Thorpe is contesting seven events in Manchester when the swimming begins on Tuesday and is generally expected to win six, with fellow Australian Matt Welsh favourite to beat him in the 100 metres backstroke.

The Australians are inevitably favourites to win most of the swimming events but hosts England aim to beat the medal tally they achieved at the last Commonwealth Games in Kuala Lumpur in 1998.

"We are expecting a successful Commonwealth Games.

"We won 22 medals in Kuala Lumpur, five of them were gold, and obviously our aim and objective is to make sure we get more than five golds and that we beat our total of 22 medals from the last championships," Turner said.

EXPERIENCED ENGLAND

An experienced England squad includes three defending champions -- Mark Foster (50 metres freestyle), James Hickman (200 butterfly) and Katy Sexton (200 backstroke).

It also contains three 1994 gold medallists -- backstrokers Martin Harris and Adam Ruckwood and freestyler Karen Pickering -- and some promising younger swimmers.

Turner said British swimming was on the way up after the disappointment of the 2000 Sydney Olympics, where the team failed to win a single swimming medal.

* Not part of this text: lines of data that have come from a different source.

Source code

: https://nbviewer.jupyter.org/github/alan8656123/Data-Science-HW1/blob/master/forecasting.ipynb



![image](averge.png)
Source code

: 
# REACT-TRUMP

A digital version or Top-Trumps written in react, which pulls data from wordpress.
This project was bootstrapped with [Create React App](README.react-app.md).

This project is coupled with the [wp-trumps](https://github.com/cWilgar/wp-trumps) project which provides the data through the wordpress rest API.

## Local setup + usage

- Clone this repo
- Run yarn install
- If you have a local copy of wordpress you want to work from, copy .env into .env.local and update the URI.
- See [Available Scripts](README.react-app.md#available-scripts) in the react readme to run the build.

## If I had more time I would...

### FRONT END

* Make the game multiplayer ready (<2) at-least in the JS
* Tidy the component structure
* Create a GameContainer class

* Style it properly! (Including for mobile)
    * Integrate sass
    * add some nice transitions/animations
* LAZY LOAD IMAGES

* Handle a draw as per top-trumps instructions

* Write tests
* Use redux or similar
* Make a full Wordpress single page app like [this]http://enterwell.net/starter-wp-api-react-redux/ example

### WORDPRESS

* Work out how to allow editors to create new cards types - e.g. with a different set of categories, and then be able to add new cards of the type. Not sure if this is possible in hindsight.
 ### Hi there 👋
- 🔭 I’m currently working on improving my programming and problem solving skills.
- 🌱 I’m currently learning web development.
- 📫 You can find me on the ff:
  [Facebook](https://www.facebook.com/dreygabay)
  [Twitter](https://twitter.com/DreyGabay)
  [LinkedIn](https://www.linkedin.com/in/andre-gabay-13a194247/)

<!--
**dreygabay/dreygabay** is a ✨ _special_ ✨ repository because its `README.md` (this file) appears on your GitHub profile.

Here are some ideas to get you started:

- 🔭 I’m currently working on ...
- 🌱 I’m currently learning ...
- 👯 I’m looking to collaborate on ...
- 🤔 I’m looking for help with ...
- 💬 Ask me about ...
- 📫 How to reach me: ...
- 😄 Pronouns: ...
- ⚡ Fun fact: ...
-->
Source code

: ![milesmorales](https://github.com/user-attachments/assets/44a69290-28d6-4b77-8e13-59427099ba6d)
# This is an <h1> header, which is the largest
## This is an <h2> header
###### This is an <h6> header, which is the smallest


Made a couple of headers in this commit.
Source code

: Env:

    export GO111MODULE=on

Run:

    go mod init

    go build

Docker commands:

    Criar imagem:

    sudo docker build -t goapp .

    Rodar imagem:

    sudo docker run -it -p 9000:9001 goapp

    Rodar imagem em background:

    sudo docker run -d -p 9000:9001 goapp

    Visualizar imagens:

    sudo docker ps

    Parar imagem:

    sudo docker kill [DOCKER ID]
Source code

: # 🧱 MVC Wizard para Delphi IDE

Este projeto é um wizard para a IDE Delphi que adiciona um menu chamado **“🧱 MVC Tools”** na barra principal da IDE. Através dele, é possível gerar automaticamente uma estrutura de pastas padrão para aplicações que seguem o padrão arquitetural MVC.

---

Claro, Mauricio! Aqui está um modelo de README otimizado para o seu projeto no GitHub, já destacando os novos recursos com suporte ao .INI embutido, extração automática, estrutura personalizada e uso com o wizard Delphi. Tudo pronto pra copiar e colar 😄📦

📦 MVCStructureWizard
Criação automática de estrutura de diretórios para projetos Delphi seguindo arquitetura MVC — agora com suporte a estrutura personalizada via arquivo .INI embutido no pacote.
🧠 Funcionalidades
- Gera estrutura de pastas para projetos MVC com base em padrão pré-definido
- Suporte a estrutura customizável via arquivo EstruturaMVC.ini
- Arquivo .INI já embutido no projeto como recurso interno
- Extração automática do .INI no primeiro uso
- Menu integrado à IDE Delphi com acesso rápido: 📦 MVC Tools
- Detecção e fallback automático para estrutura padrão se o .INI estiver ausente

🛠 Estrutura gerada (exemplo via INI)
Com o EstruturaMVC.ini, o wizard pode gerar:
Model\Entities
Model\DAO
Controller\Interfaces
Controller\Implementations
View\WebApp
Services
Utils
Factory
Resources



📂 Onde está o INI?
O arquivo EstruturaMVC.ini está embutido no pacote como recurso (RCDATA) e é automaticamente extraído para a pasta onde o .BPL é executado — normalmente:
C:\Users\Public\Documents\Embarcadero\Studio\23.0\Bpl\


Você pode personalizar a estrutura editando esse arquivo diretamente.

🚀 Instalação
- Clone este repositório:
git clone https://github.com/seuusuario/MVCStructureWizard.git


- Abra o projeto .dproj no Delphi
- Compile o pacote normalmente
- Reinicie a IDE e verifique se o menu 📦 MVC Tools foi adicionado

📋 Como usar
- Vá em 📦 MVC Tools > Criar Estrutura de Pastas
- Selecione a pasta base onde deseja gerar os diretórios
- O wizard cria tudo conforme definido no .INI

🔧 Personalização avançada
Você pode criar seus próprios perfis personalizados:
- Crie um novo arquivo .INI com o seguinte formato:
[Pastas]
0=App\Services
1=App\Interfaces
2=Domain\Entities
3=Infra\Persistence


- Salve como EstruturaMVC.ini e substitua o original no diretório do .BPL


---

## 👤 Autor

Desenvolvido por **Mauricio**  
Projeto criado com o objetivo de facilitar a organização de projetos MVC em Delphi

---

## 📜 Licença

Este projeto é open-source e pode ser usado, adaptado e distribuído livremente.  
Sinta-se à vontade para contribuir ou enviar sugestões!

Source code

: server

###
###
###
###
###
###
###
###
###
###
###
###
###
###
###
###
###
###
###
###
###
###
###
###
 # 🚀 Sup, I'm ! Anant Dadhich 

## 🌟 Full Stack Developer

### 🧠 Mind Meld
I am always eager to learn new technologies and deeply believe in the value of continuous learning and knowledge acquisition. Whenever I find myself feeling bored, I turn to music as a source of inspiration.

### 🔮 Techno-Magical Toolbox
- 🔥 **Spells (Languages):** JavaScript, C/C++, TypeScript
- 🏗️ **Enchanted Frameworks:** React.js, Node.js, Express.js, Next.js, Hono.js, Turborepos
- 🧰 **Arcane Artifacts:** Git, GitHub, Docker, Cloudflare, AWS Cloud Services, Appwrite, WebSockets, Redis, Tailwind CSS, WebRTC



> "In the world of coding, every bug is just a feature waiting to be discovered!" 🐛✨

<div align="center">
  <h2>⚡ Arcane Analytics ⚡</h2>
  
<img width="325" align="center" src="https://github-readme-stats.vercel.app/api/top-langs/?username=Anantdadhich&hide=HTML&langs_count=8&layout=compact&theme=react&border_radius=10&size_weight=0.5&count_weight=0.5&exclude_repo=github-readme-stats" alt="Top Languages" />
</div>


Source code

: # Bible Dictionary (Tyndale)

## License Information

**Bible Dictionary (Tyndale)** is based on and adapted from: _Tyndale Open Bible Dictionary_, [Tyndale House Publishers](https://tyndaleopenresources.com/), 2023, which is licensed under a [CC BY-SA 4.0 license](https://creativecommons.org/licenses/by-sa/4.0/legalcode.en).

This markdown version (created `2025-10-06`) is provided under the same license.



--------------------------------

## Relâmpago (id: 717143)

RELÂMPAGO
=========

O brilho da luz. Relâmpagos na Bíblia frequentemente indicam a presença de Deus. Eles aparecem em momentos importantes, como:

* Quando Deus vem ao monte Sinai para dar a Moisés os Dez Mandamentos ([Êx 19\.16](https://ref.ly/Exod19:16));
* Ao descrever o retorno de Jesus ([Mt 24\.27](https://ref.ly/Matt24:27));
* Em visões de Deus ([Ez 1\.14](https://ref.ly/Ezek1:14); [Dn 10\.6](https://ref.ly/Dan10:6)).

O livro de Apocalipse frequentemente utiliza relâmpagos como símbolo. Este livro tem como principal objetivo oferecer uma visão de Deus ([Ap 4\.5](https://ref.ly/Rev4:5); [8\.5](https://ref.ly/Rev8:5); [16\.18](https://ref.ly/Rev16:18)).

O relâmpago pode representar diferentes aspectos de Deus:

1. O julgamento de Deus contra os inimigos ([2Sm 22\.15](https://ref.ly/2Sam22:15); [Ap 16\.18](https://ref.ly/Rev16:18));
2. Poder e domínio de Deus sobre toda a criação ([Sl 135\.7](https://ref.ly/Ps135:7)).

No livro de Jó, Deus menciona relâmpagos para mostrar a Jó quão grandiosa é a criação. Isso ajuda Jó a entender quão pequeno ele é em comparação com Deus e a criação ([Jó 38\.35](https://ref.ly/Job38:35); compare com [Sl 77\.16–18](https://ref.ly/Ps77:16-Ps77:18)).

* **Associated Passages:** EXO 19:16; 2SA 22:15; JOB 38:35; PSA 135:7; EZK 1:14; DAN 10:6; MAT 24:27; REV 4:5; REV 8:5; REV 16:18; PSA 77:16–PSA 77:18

He attributed the improvement to Bill Sweetenham, himself an Australian, who took over as national performance director after the Olympics.

"We have a very, very motivated performance director who is determined to be successful in Great Britain and we are all hooked into that and looking forward to the future," Turner said.

Sweetenham, he said, had brought confidence, knowledge, and an understanding of the requirements for getting to the highest level.

"Obviously we're taking on the team which are the current world champions and we're well aware of the size of the task in hand," Turner said.

"The Australians at last year's world championships outmedalled the U.S. That is some opposition but there are umpteen (many) events where England...can be successful."

Turner said England needed to get as close as they could to the medal tally of the Australians and stay in front of the Canadians.

"Obviously this is just one step on the way to Athens (2004 Olympics) and that's our ultimate aim and objective -- to do somewhat better in Athens than we did in Sydney."